Some media put emphasis on low turnout in Hong Kong
"Only 1,350,680 of the 4,472,863 registered voters cast their votes," said a report in the Guardian about the Hong Kong special administrative region LegCo election on Sunday.
Canada-based Globe and Mail also stressed that turnout for the directly elected seats was the lowest since 1997, with "less than 30 percent" of the registered voters casting a vote by 9:30 pm.
For comparison, the turnout for New York's mayoral race on Nov 2 was 24 percent, while that for French regional elections in June was 33 percent. But they would not tell readers that the Hong Kong people had already got an election committee by voting in September, which represents their popular will. The turnout for this representative institution on Sunday was over 98 percent.

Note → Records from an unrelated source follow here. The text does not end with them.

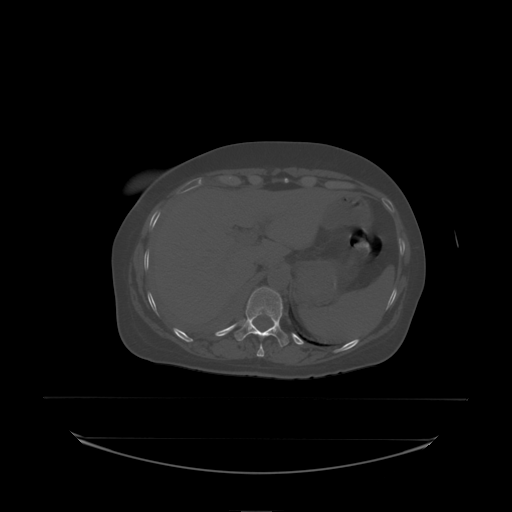
CT including the spine, one axial slice; slice 105 of 242 in the series (ordered by position); bone window (W 1800 / L 400 HU); 2.5 mm slice thickness; 512 × 512 image matrix, field of view 500 × 500 mm. Female patient, age 53 years. From the clinical record (not read from this slice): primary cancer: lung; vertebrae with lytic lesions (as recorded): T7, L1.
Annotated regions visible in this slice (semi-automatic segmentation, software-assisted and operator-edited):
- T11 vertebra: bounding box (x1, y1, x2, y2) in pixels: (236, 287, 285, 338)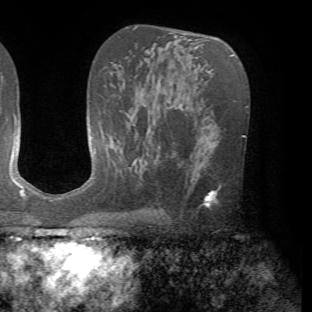
Breast MRI (dynamic contrast-enhanced), one axial slice; slice 41 of 72 in the series (ordered by position); cropped to one breast; dynamic contrast-enhanced series, time point 2 of 7 at this slice position (early post-contrast); 1.5 T; TE 4.2 ms, TR 8.7 ms; 2.2 mm slice thickness; 312 × 312 image matrix. Female patient.
Annotated regions visible in this slice (semi-automatic segmentation, software-assisted and operator-edited):
- enhancing-tissue mask used for the functional tumour volume (all voxels passing the contrast-enhancement thresholds inside the analysis volume; usually the tumour): bounding box (x1, y1, x2, y2) in pixels: (194, 185, 218, 207)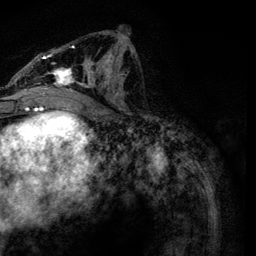
Breast MRI, one axial slice. Slice 60 of 134 in the series (ordered by position). Cropped to one breast. Dynamic contrast-enhanced series, time point 2 of 6 at this slice position (early post-contrast). 3 T. TE 4.2 ms, TR 7.9 ms. 256 × 256 image matrix, field of view 170 × 170 mm. Female patient.
Annotated regions visible in this slice (semi-automatic segmentation, software-assisted and operator-edited):
- enhancing-tissue mask used for the functional tumour volume (all voxels passing the contrast-enhancement thresholds inside the analysis volume; usually the tumour): bounding box (x1, y1, x2, y2) in pixels: (24, 46, 134, 119)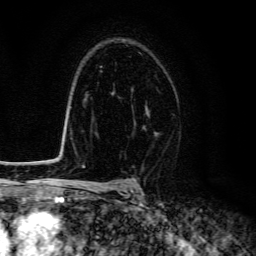
Breast MRI (dynamic contrast-enhanced), one axial slice; position 95 of 134 along the scan axis; cropped to one breast; dynamic contrast-enhanced series, time point 2 of 6 at this slice position (early post-contrast); 3 T; TE 4.7 ms, TR 9 ms; 1.2 mm slice thickness; 256 × 256 image matrix, field of view 160 × 160 mm. Female patient.
Structures marked on this image (semi-automatic segmentation, software-assisted and operator-edited):
- enhancing-tissue mask used for the functional tumour volume (all voxels passing the contrast-enhancement thresholds inside the analysis volume; usually the tumour): bounding box (x1, y1, x2, y2) in pixels: (145, 105, 149, 113)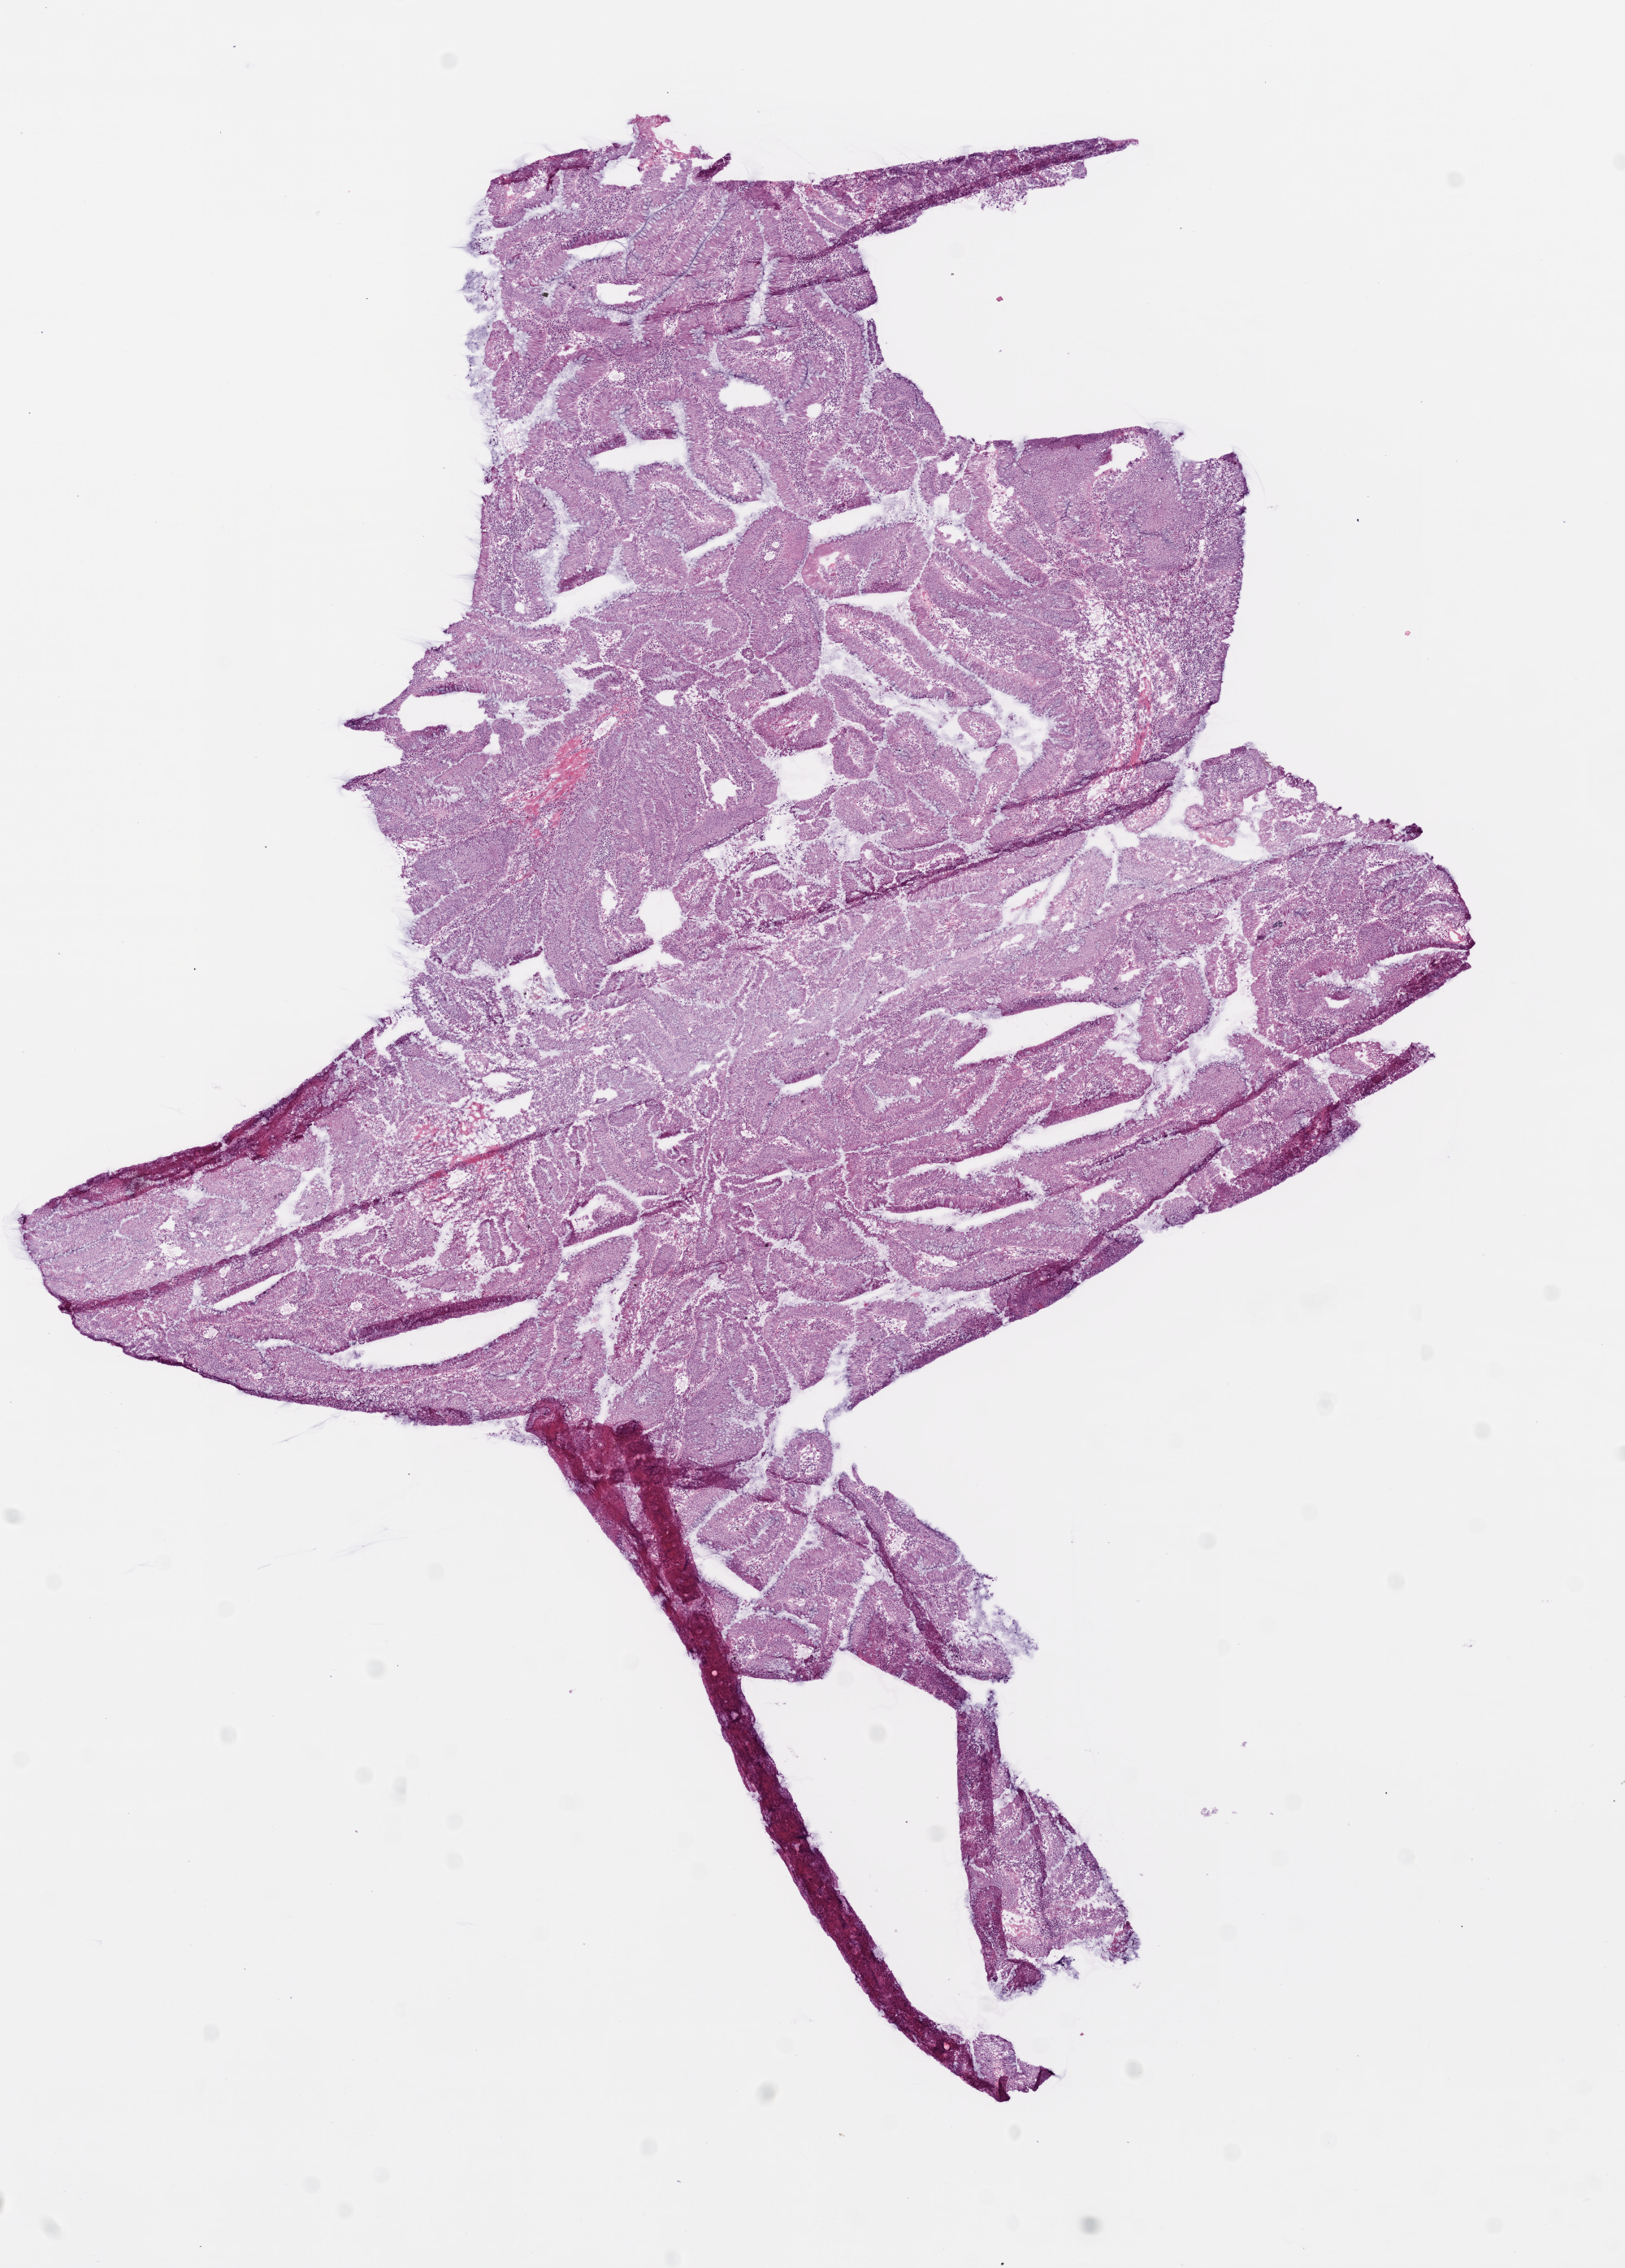
H&E whole-slide image — shown as a low-resolution overview of the whole scanned area (about 8.0 x 11.2 mm, acquisition: 20x scan). Frozen section. Primary tumour sample from the colon. Male, age 72 years at initial diagnosis. Pathologist review of this section (percent, as recorded): tumour cells 95%, tumour nuclei 80%, normal cells 0%, stromal cells 5%, necrosis 0%.
• AJCC pathologic stage: IIA (6th edition)
• diagnosis: Adenocarcinoma, NOS
• lymph nodes positive (case pathology): 0 of 17 examined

When it comes to China, some Western media outlets resort to the old trick of picking numbers to badmouth China.
Elections are not, and should never be, a game of numbers. It is about how to get the group of public servants that serve the people best, and on that aspect the LegCo election on Sunday can proudly say it has achieved what the people expected.
A glimpse of the 40 newly elected LegCo members will find they have unprecedentedly diverse backgrounds. In terms of political experiences, there are both former LegCo members and political first-timers; in terms of occupation, there are businesspersons, political elites, as well as prominent members from education, health, law and other occupations.
Thus it is fair to say the new session of LegCo has a wide political spectrum, not "one color for all" as some Western media say. Under the principle of "Patriots administering Hong Kong", LegCo has rallied the biggest consensus possible from all aspects of society to serve the Hong Kong people.